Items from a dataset
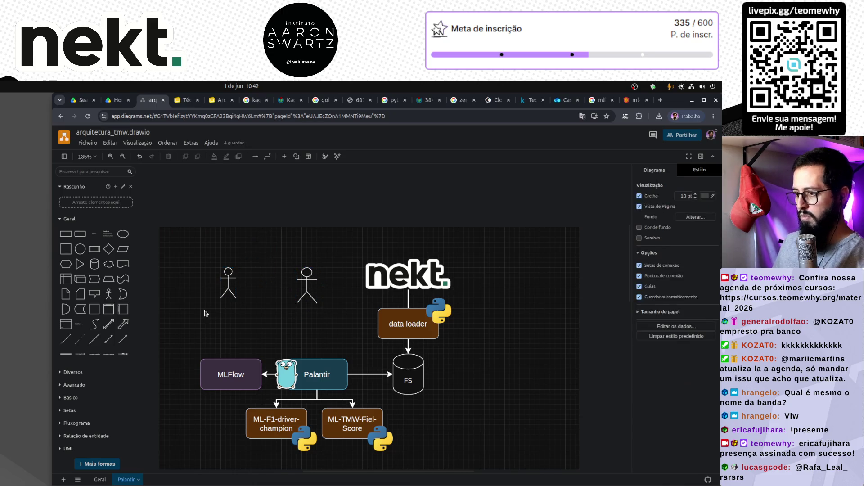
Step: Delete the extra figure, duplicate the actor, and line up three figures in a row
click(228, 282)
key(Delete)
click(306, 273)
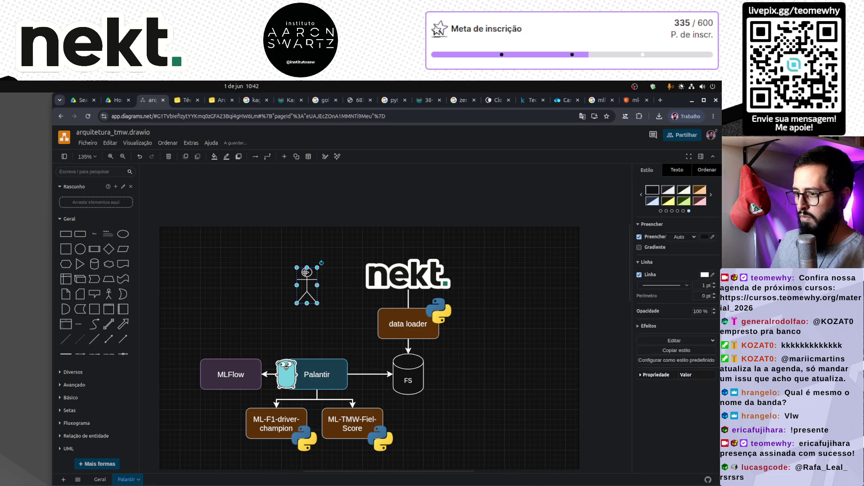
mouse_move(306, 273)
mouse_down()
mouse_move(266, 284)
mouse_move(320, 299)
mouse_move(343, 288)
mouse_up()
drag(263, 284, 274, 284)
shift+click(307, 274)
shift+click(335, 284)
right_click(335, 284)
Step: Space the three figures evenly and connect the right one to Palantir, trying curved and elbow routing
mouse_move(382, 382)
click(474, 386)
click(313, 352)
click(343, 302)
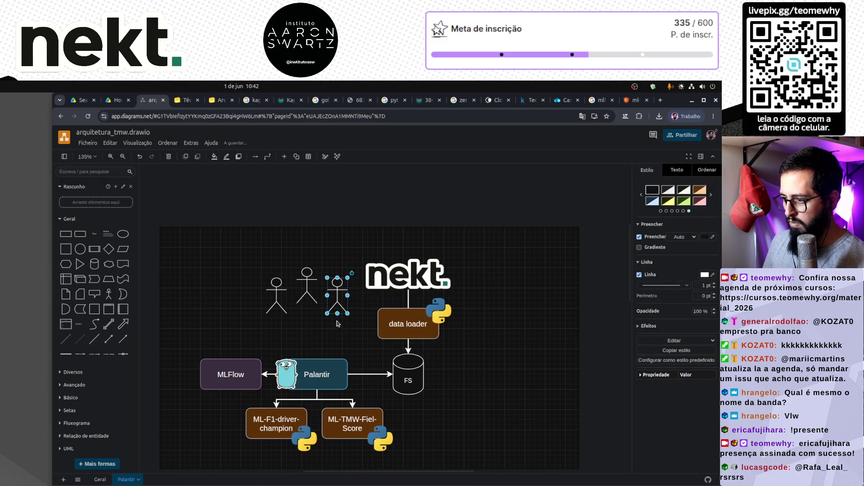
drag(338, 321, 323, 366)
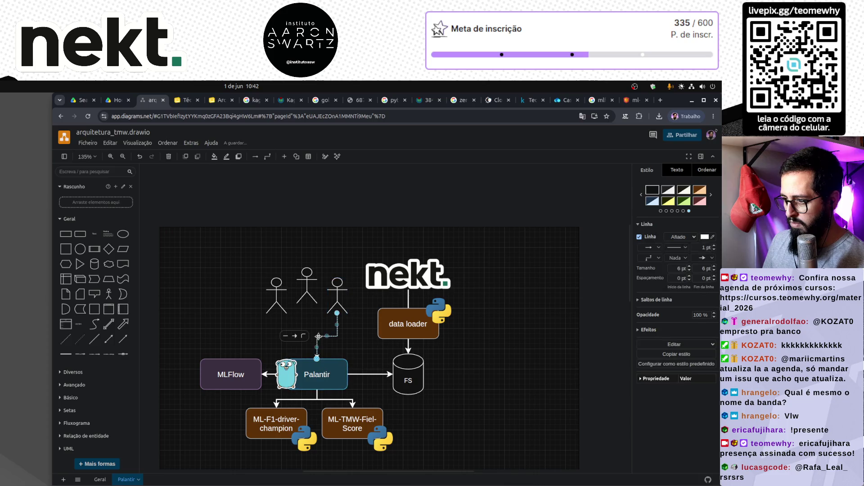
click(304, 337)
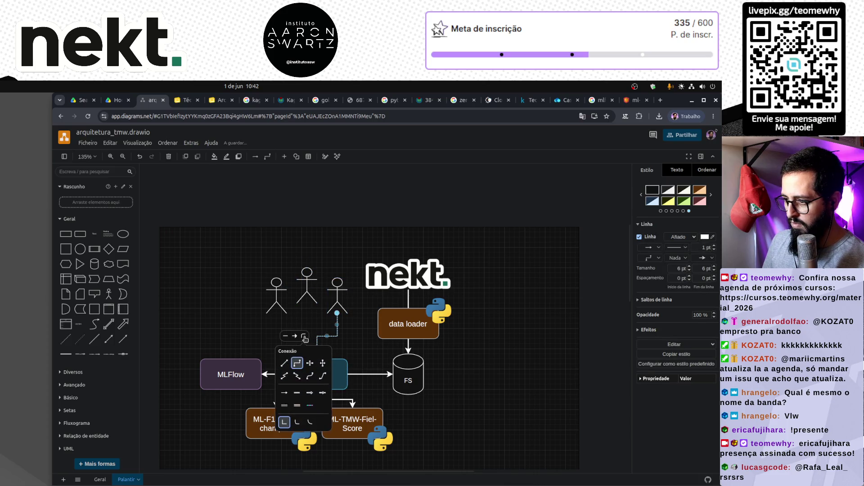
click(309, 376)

● **PROBLEM DETAILS**:
Leave out each picture and extract the lines from the one containing "click(343, 302)" through the end of the records above, inclusive, exactly as they stand.

● **RESULT OF THIS TASK**:
click(343, 302)
drag(338, 321, 323, 366)
click(304, 337)
click(309, 376)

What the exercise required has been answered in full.